En cuanto a González, aunque cuarenta años después de la gesta del 82 mucha gente piensa que se ha vuelto de derechas, el octogenario que ayer en Sevilla habló ante más de 4.000 militantes hizo un discurso perfectamente encuadrado en la socialdemocracia clásica, que es donde siempre ha militado el expresidente. No es que Felipe se haya vuelto de derechas, sino que es la derecha la que se ha vuelto felipista: los mismos que hoy se ponen estupendos retratándolo como un hombre de Estado, lo pintaban como un ogro cuando gobernaba y conspiraban incansablemente para derrocarlo.

Aunque en cuestiones orgánicas Sánchez no es menos guerrista que Guerra, como demostró en 2015 cuando ‘se hizo un Borbolla’ con el líder madrileño Tomás Gómez, en los tiempos que corren, con el PSOE federal ganando por la mínima y dirigentes territoriales con mando en plaza, el secretario general no puede cortar cabezas respondonas con la frialdad y determinación con que lo hacía Alfonso en los ochenta, de un tajo tan limpio y certero que apenas quedaba rastro alguno de sangre que limpiar. Los lugartenientes del guillotinado llegaban a la mañana siguiente a la planta noble donde el pobre solía trabajar de sol a sol y lo encontraban todo limpio y reluciente. Comparado con lo de Pepote, lo de Tomás fue una chapuza.

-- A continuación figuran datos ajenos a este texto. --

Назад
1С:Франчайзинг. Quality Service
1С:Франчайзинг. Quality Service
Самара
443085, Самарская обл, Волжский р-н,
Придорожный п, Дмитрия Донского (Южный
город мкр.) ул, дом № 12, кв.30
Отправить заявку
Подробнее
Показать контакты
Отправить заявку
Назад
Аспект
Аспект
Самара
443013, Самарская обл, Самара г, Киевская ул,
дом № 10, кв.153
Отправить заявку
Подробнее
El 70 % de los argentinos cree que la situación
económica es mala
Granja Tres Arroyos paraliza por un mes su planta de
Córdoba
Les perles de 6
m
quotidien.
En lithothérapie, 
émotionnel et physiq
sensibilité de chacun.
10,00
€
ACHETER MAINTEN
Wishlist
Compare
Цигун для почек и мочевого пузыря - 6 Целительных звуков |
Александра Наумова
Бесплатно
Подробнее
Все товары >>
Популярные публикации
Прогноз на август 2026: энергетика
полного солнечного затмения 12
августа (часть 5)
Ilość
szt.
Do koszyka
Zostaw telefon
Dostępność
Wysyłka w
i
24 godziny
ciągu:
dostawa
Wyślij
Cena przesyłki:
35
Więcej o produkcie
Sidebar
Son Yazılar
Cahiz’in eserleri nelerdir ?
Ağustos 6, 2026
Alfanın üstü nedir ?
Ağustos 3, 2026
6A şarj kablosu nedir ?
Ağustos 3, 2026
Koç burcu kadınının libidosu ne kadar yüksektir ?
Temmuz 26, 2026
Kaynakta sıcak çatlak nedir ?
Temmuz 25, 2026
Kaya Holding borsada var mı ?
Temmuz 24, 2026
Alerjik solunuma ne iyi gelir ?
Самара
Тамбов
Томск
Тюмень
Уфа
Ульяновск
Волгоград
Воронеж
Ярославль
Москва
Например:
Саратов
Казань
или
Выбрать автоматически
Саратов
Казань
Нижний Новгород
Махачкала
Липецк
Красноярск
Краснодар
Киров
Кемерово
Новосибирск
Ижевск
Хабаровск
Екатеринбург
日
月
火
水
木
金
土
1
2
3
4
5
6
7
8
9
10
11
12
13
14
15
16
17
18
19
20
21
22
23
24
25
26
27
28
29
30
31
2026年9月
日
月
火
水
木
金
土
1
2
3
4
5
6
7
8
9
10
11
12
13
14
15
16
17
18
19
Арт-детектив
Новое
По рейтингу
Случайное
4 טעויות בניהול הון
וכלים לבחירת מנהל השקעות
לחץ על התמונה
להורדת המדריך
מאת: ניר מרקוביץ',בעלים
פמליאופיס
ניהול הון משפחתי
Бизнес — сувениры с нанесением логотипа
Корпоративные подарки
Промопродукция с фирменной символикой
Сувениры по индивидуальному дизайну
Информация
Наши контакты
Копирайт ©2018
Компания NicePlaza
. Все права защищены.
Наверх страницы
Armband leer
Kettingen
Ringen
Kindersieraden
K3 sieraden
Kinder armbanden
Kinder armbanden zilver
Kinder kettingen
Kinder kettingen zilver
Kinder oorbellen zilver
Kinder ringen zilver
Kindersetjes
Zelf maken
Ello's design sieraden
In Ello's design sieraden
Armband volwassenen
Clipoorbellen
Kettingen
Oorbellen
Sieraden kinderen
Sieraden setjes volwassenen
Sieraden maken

Antes que guerrista e incluso, según los peor pensados, antes que socialista, el actual secretario general es sanchista, un estigma tal vez exagerado y seguramente injusto pero que el presidente no solo se ha ganado a pulso sino que no parece que le inquiete mucho que le hayan colgado tan injurioso sambenito.

Si el Felipe del 82 y de los años siguientes encarnaba el pragmatismo del gobernante determinado a cambiar el país poco a poco pero de arriba abajo, el Alfonso de entonces encarnaba las esencias ideológicas, la épica de los descamisados, la cultura obrerista del partido; Alfonso era el ángel guardián de una disciplina férrea sin la cual ni se podían ganarse elecciones, y menos por un partido en el que a la muerte de Franco militaban cuatro gatos, ni se podía hacer lo que había que hacer desde el Gobierno. La política es la guerra por otros medios y Alfonso era el mariscal de campo encargado de pastorear a la tropa socialista.

Pedro Sánchez es dos en uno, es Felipe y es Alfonso. Aunque su talla política sea menor y su personalidad resulte más controvertida, Pedro ha heredado el pragmatismo político de Felipe aunque elevándolo a la enésima potencia; y ha copiado el leninismo organizativo de Alfonso Guerra aunque desvirtuando y vaciando de funciones las molestas estructuras intermedias del partido, encargadas de fiscalizar y atar en corto, llegado el caso, al secretario general.

Alfonso tenía que recordarle de vez en cuando a Felipe quiénes eran y de dónde venían, pero el presidente debía contestarle que lo importante era adónde iban. Pedro no tiene un Alfonso con peso y entidad propios que le recuerde tales cosas. La ausencia de Guerra en el bodorrio de ayer Sevilla -bodas casi de plata del partido consigo mismo- era mucho más que un pecado de urbanidad o una descortesía política: era una metáfora del nuevo PSOE de Pedro Sánchez, el retrato de un partido descarnadamente pragmático, no tanto desentendido de la ideología como decidido a convertirla en traje de quita y pon según las conveniencias: un partido, en fin, determinado a ganar el mundo aun a costa de perder su alma.